→ Required work
When you restate the records, do so word for word and omit any picture they contain.
Records shown below:
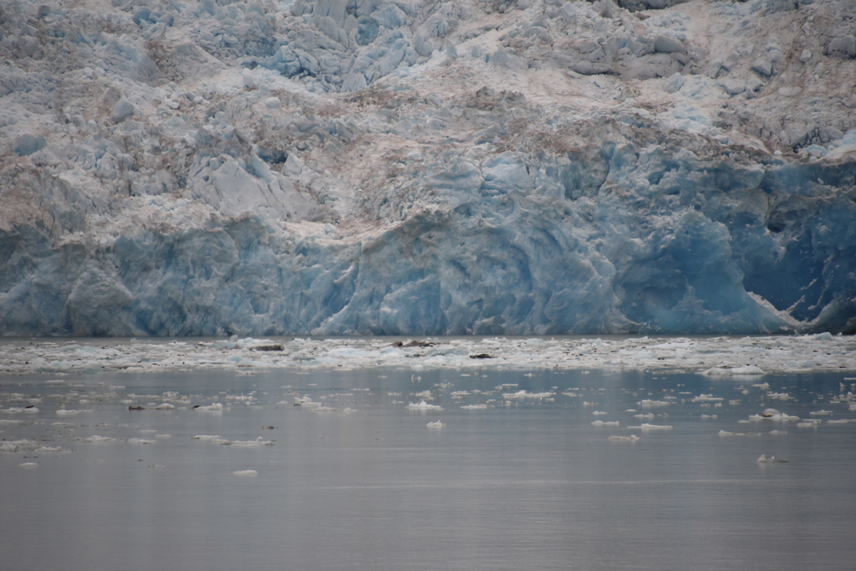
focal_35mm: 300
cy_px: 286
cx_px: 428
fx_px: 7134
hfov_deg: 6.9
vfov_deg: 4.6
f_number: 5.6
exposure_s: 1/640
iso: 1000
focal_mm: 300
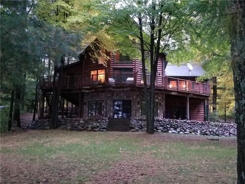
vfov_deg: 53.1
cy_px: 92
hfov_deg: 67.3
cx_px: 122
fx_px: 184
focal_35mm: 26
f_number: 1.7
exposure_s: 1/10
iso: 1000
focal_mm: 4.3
End of Records shown.
→ Answer below
focal_35mm: 300
cy_px: 286
cx_px: 428
fx_px: 7134
hfov_deg: 6.9
vfov_deg: 4.6
f_number: 5.6
exposure_s: 1/640
iso: 1000
focal_mm: 300
vfov_deg: 53.1
cy_px: 92
hfov_deg: 67.3
cx_px: 122
fx_px: 184
focal_35mm: 26
f_number: 1.7
exposure_s: 1/10
iso: 1000
focal_mm: 4.3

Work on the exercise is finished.